La leçon de Pixar pour les RH : le Braintrust, critiquer pour s’améliorer

À la fin des années 90, Pixar commençait à s’imposer comme l’un des studios les plus influents de l’animation.

La leçon de Pixar pour les RH : le Braintrust, critiquer pour s'améliorer

Toy Story, 1001 Pattes, Monstres et Cie… film après film, le studio démontrait une capacité peu commune à développer des histoires d’un très haut niveau créatif.

Et pourtant, ces films que nous retenons aujourd’hui comme des références ne sont pas nés bons. De l’extérieur, ils semblaient avoir une formule très difficile à reproduire : du talent, une culture créative solide et une manière de travailler qui permettait d’améliorer sans cesse les idées tout au long du processus.

Chez Pixar il existe une règle non écrite qu’ils répètent souvent : les premières versions d’un film sont toujours mauvaises.

Pendant le développement d’un film, les réalisateurs présentent des avancées constantes : scènes, scénarios, décisions et problèmes qui restent à résoudre.

Ils appellent cela le « Braintrust », un espace interne où les réalisateurs montrent l’état de leurs films et reçoivent un retour direct et honnête d’autres réalisateurs et créatifs du studio. Avec le temps, ce système est devenu l’une des dynamiques les plus importantes de la culture de Pixar. Il s’agissait en réalité d’une conversation entre pairs dont le seul objectif était d’améliorer le travail.

Personne n’avait le dernier mot au-dessus des autres et, pourtant, c’est là que se prenaient certaines des décisions les plus importantes de chaque film.

Pendant longtemps, ce système a fonctionné.

Les histoires évoluaient et chaque film faisait ce saut qui le transformait en quelque chose de mémorable.

Jusqu’à ce qu’ils constatent que dans certaines équipes, peu à peu, la conversation commençait à changer. Les gens se mettaient à mesurer ce qu’ils disaient, à adoucir certains commentaires et à éviter d’insister sur certains points pour ne pas gêner le réalisateur du projet.

L’effet était très clair. Les films cessaient de s’améliorer et se contentaient d’une version simplement correcte. Le problème n’était pas le talent. Les gens avaient cessé de se remettre en question et de s’enrichir mutuellement, et l’espace du Braintrust avait perdu une partie de son essence.

Une équipe ne stagne pas quand elle manque de talent. Elle stagne quand le talent cesse de se remettre en question.

La valeur du Braintrust tenait au fait que les personnes réunies pouvaient dire ce qu’elles pensaient vraiment, quel que soit leur poste. Si vous y réfléchissez calmement, cela n’arrive pas qu’à Pixar. Il est courant que des équipes cessent d’évoluer lorsque la hiérarchie conditionne la conversation et que les gens cessent de remettre les idées en question librement. Pixar a établi trois principes pour les séances de Braintrust afin que l’essence ne se perde plus jamais.

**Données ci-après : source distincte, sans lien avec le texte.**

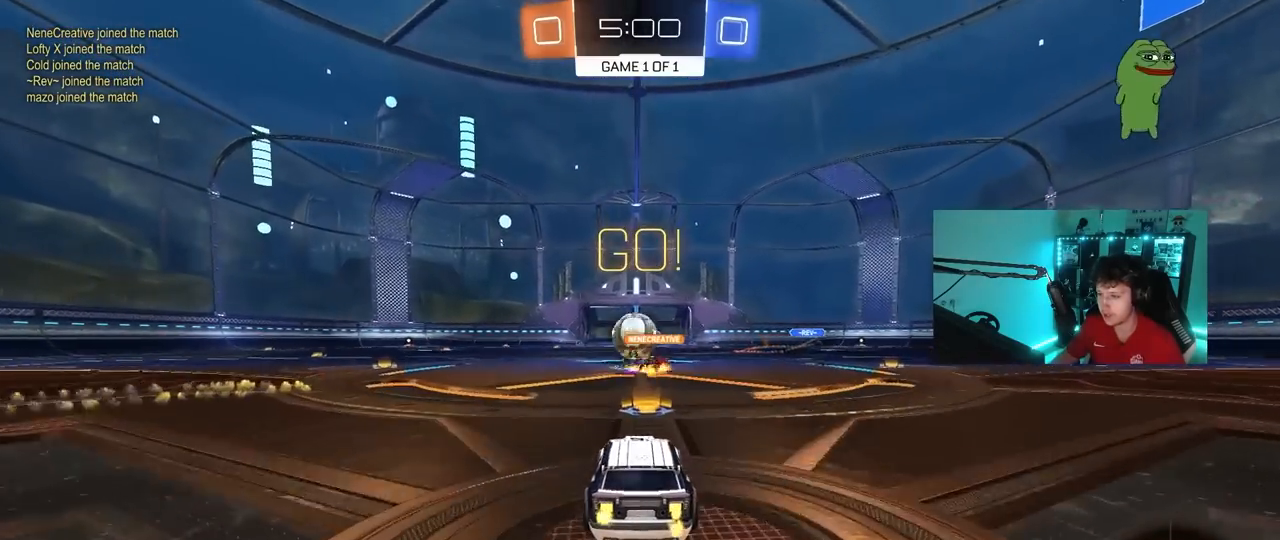
{"keys": ["a"], "mouse": [], "mouse_move": "still", "events": [[183, "a", "down"], [267, "d", "down"], [317, "d", "up"], [317, "w", "up"], [417, "s", "down"], [467, "s", "up"]]}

1. Personne n’a le dernier mot.

Même s’il y a des personnes de différents niveaux hiérarchiques au sein du Braintrust, personne n’impose de décisions et le réalisateur n’est pas obligé d’accepter le retour.

2. Le retour est absolument honnête.

On ne l’adoucit pas et on ne l’enjolive pas. On dit avec naturel ce qui ne fonctionne pas et on pointe le problème directement. Mais ce n’est pas dirigé contre la personne, c’est dirigé contre le film.

3. L’objectif n’est pas d’avoir raison.

C’est d’améliorer le résultat. Ed Catmull, l’un des fondateurs, disait : « Nous ne sommes pas là pour protéger les personnes, nous sommes là pour protéger le film. » Avec ces trois principes, ils parvenaient à séparer l’ego du travail et la hiérarchie de la conversation, créant des espaces où les idées pouvaient s’améliorer sans que la hiérarchie ne limite la conversation.